シュンがほんの少し気を緩め、意識を自分の外に向けた時、シュンは、昨夜と同じものの気配が自分のすぐ側にあることに気付いた。
それは、掛け布の中に隠れるように潜んでいたシュンのすぐ側に立っていて、そして、シュンがその存在に気付いてからも、随分長いこと動かなかった。

今夜はどんな無体をされるのかと恐れ、怯え、そして、息を殺して、シュンは過ぎる時間を耐え続けた。
“それ”の視線を、闇の中でも感じる。
室内の空気は恐ろしいほどに張り詰めていて、だが、それが“神”のせいなのか、自分の恐怖心が周囲を緊張させているだけのことなのかも、シュンにはわからなかった。

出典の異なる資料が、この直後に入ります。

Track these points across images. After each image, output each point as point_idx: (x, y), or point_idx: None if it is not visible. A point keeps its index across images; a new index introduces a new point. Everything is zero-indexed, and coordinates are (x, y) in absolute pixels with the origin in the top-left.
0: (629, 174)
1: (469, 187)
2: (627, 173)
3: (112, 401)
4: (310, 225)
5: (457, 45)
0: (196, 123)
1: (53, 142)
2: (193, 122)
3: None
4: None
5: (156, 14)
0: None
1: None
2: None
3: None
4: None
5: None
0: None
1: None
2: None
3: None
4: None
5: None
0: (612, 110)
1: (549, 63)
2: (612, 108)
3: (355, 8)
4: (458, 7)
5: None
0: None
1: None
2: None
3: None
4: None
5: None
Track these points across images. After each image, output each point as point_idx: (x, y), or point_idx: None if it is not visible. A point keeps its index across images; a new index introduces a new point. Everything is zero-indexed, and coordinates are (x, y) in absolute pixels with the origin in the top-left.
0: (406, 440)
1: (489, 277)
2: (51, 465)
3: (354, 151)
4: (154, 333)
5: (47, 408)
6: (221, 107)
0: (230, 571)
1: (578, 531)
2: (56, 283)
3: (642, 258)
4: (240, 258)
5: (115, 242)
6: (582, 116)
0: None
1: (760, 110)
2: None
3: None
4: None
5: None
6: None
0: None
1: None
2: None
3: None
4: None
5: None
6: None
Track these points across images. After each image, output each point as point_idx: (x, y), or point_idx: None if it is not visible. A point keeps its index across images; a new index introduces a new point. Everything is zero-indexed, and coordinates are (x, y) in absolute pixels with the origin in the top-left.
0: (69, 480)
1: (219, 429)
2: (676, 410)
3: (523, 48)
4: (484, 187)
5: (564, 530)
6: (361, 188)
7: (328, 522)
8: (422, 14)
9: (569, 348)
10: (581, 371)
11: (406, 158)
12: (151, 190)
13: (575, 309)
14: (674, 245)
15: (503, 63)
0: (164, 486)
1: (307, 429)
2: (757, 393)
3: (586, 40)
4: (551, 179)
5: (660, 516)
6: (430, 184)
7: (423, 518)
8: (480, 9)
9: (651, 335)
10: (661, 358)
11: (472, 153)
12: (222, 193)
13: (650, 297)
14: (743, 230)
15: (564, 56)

──それは、シュンと“神”が、二人で作っていた緊張感だったのかもしれない。

ふいに、張り詰めていた空気の一画が破れる。
シュンを怖れさせていたものが、ゆっくりと、シュンの肩に手を伸ばしてきた。

シュンは身体を強張らせ、次に起こることを覚悟して、闇の中できつく目を閉じた。
だが、彼のその所作の次に、シュンが恐れていたようなことは起こらなかった。

“神”の手が、まるでむずかる子供をなだめるように、シュンの髪を撫でる。
その手は、シュンの頬に降り、首筋を辿って肩に流れ、その肩を抱き、そしてまたシュンの頬に戻っていった。
それは、まるで、母親が我が子を慈しむような愛撫で、生まれたばかりの赤ん坊から、彼が生まれ落ちた世界への恐れを取り除こうとしているような仕草でもあった。

やがて、彼が、シュンの身体を抱きしめる。
それでも、彼の愛撫の優しさは変わることがなかった。
彼は、シュンを抱きしめ、だが、昨夜のような狼藉に及ぶ気配を、シュンに感じさせなかった。
そして、彼は、いつまでもそうしていた。

“神”の唇が、その夜初めて瞬の頬を掠める頃には、シュンにも、その口付けが情欲に満ちたものではないことがわかるようになってきていた。

昨夜の乱暴を詫びるように、後悔するように、彼の抱擁と愛撫は優しかった。